DIRECTIONS »
Produce an exact transcription of the listing below, omitting the pictures.

DATA PROVIDED »
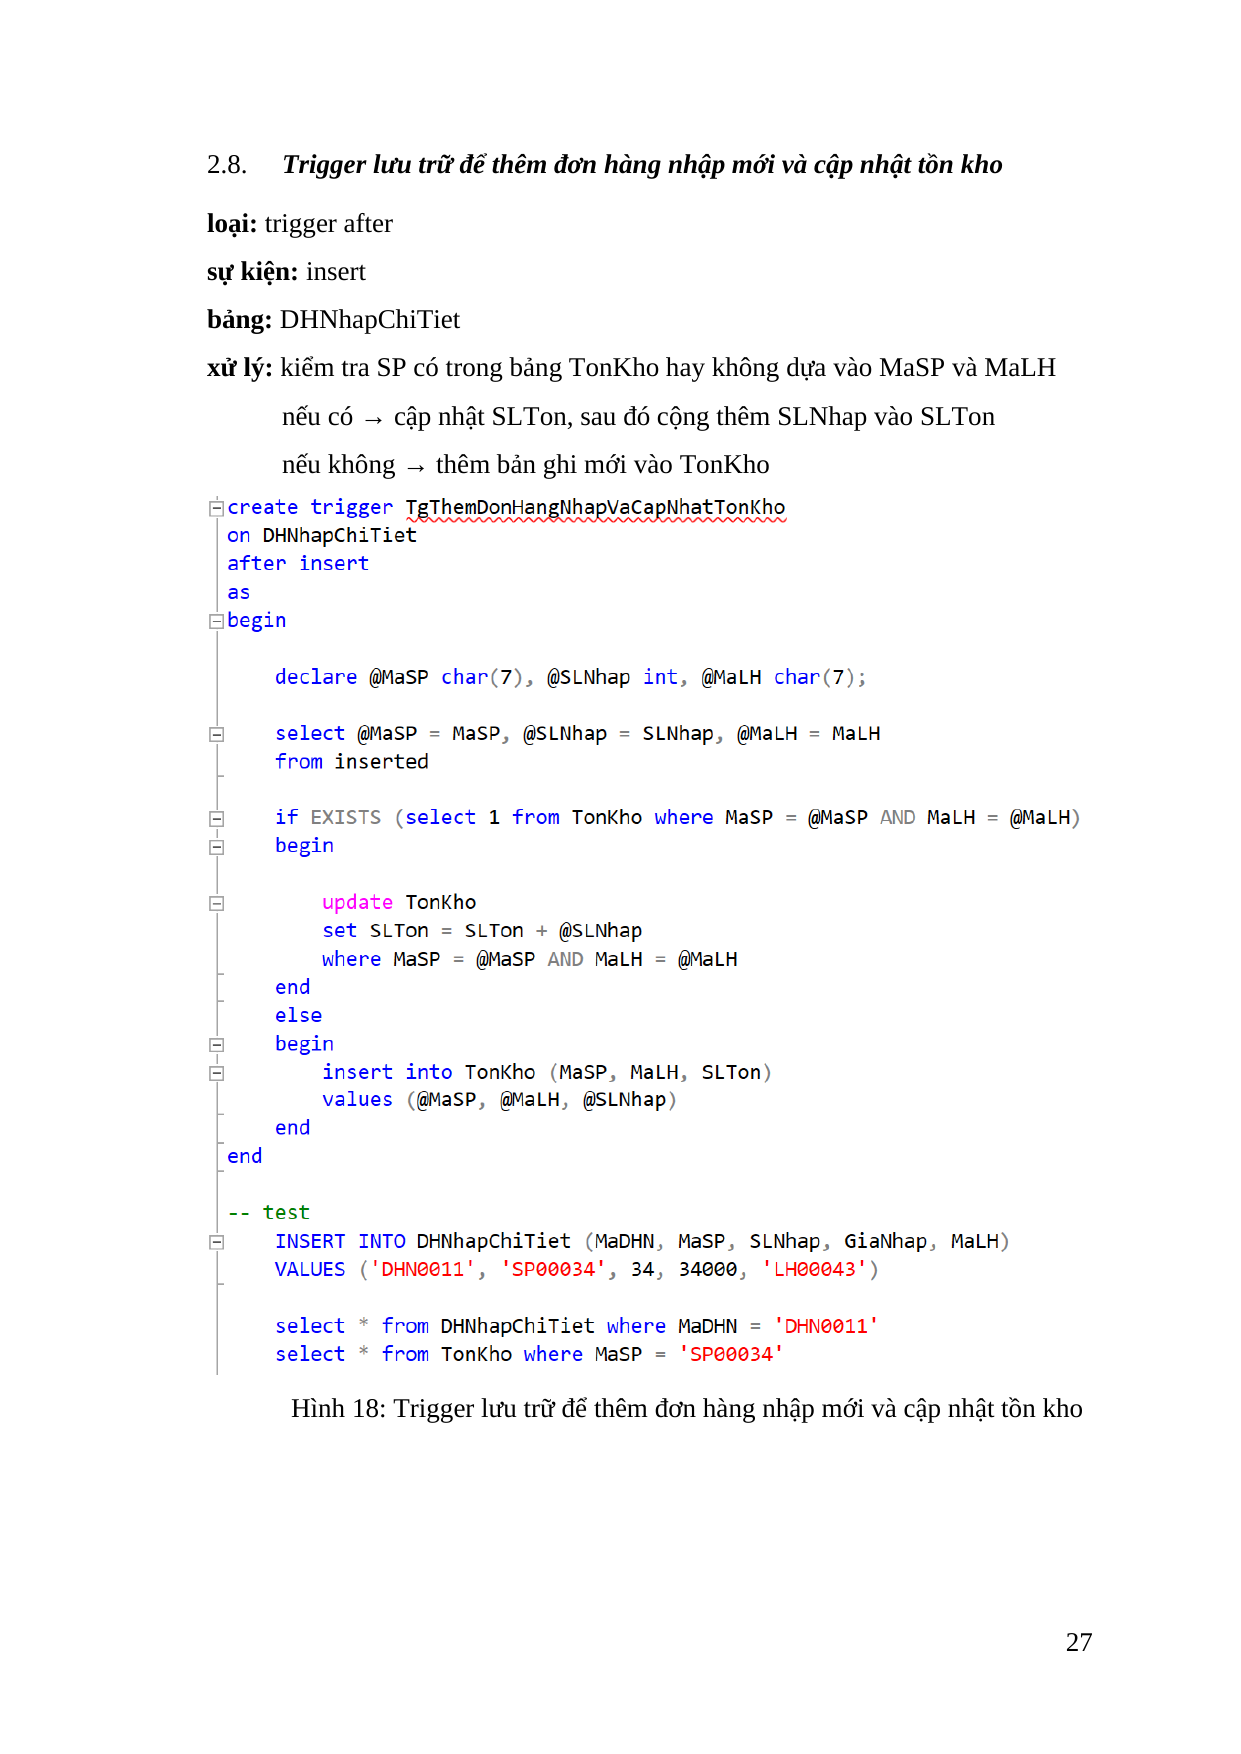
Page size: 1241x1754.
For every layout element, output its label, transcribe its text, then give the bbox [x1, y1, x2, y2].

text loại: trigger after [207, 207, 1092, 238]
subtitle Trigger lưu trữ để thêm đơn hàng nhập mới và cập nhật tồn kho [207, 148, 1092, 179]
text xử lý: kiểm tra SP có trong bảng TonKho hay không dựa vào MaSP và MaLH [207, 352, 1092, 383]
text nếu có → cập nhật SLTon, sau đó cộng thêm SLNhap vào SLTon [207, 400, 1092, 431]
text sự kiện: insert [207, 255, 1092, 286]
text bảng: DHNhapChiTiet [207, 303, 1092, 334]
text nếu không → thêm bản ghi mới vào TonKho [207, 448, 1092, 479]
text Hình 18: Trigger lưu trữ để thêm đơn hàng nhập mới và cập nhật tồn kho [207, 1392, 1092, 1423]
picture [206, 496, 1093, 1375]
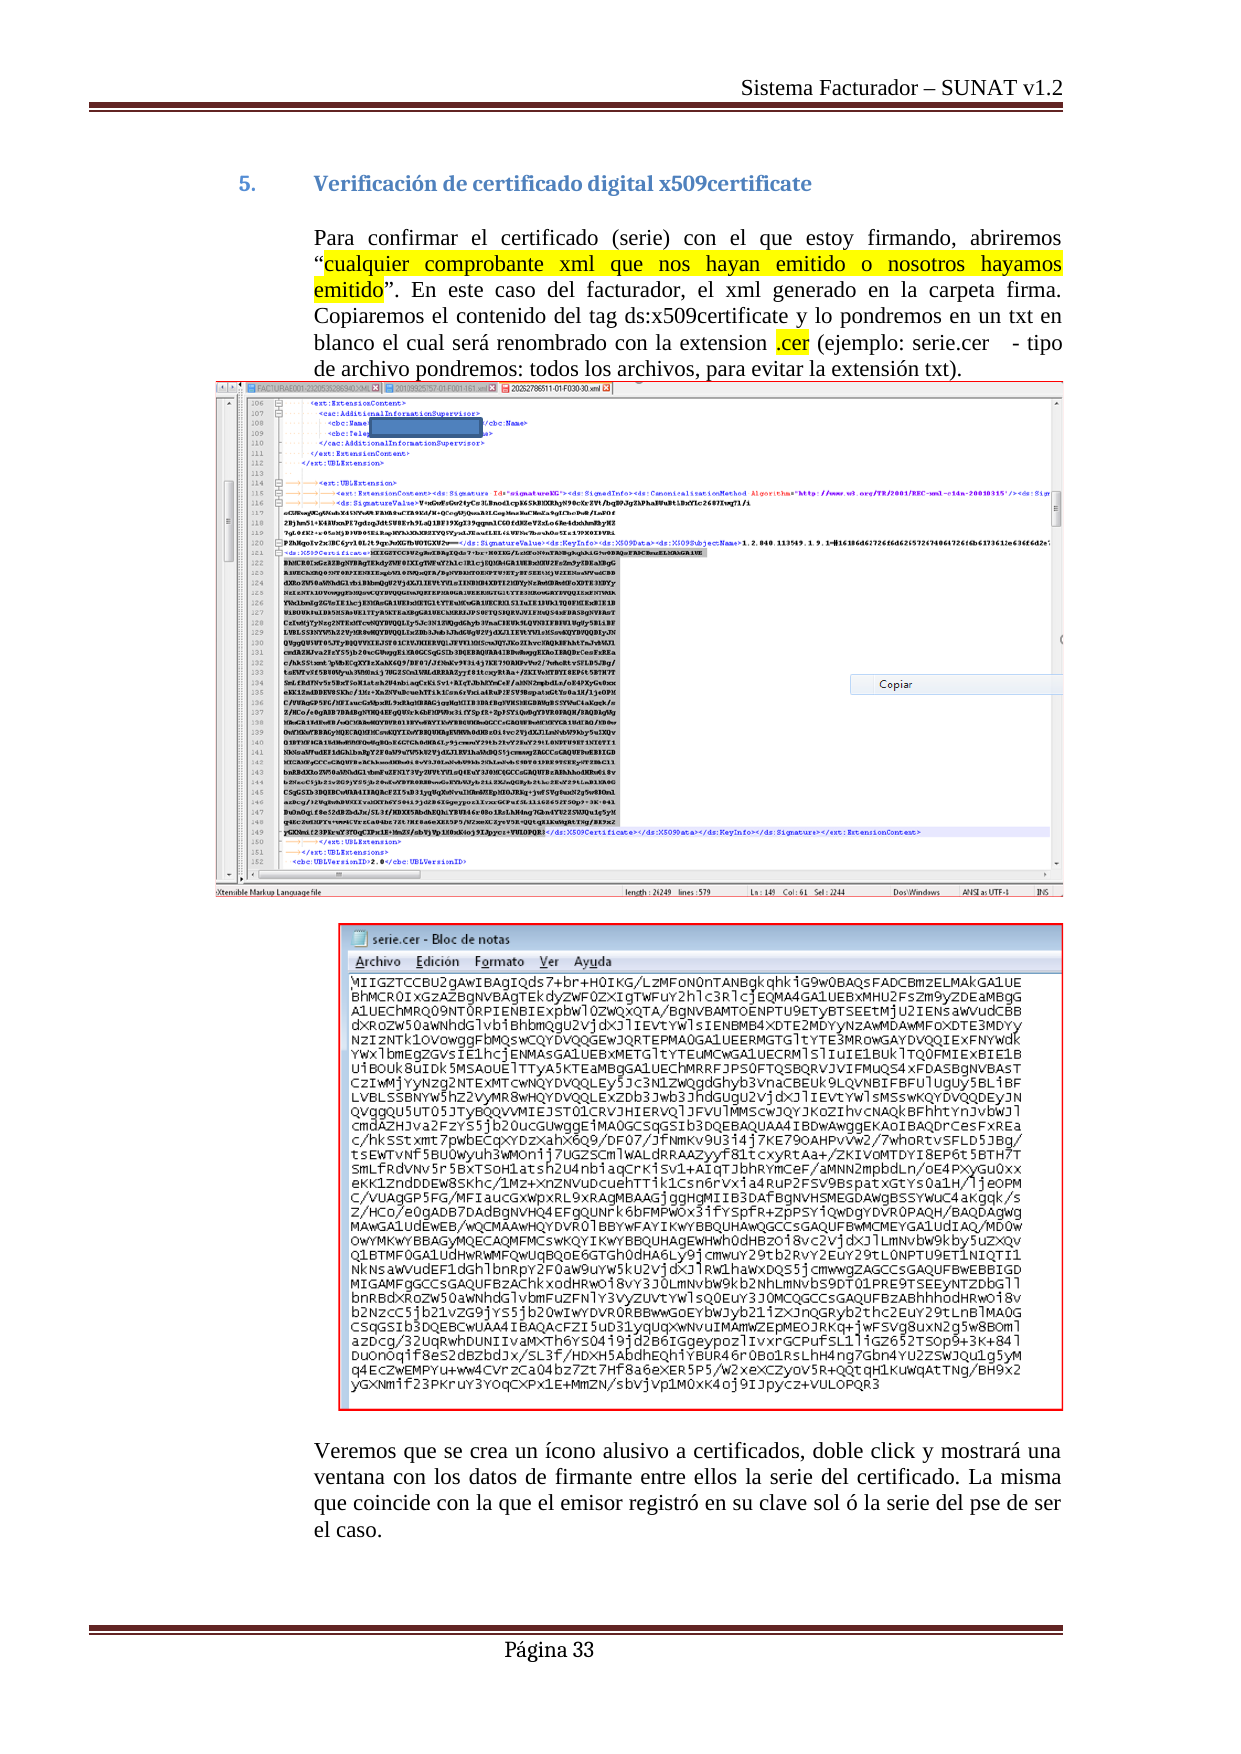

YOUR SOLUTION »
Page size: 1241x1754.
For every layout element, output its label, transcribe its text, then give the bbox [x1, y1, x2, y2].

text loại: trigger after [207, 207, 1092, 238]
subtitle Trigger lưu trữ để thêm đơn hàng nhập mới và cập nhật tồn kho [207, 148, 1092, 179]
text xử lý: kiểm tra SP có trong bảng TonKho hay không dựa vào MaSP và MaLH [207, 352, 1092, 383]
text nếu có → cập nhật SLTon, sau đó cộng thêm SLNhap vào SLTon [207, 400, 1092, 431]
text sự kiện: insert [207, 255, 1092, 286]
text bảng: DHNhapChiTiet [207, 303, 1092, 334]
text nếu không → thêm bản ghi mới vào TonKho [207, 448, 1092, 479]
text Hình 18: Trigger lưu trữ để thêm đơn hàng nhập mới và cập nhật tồn kho [207, 1392, 1092, 1423]
picture [206, 496, 1093, 1375]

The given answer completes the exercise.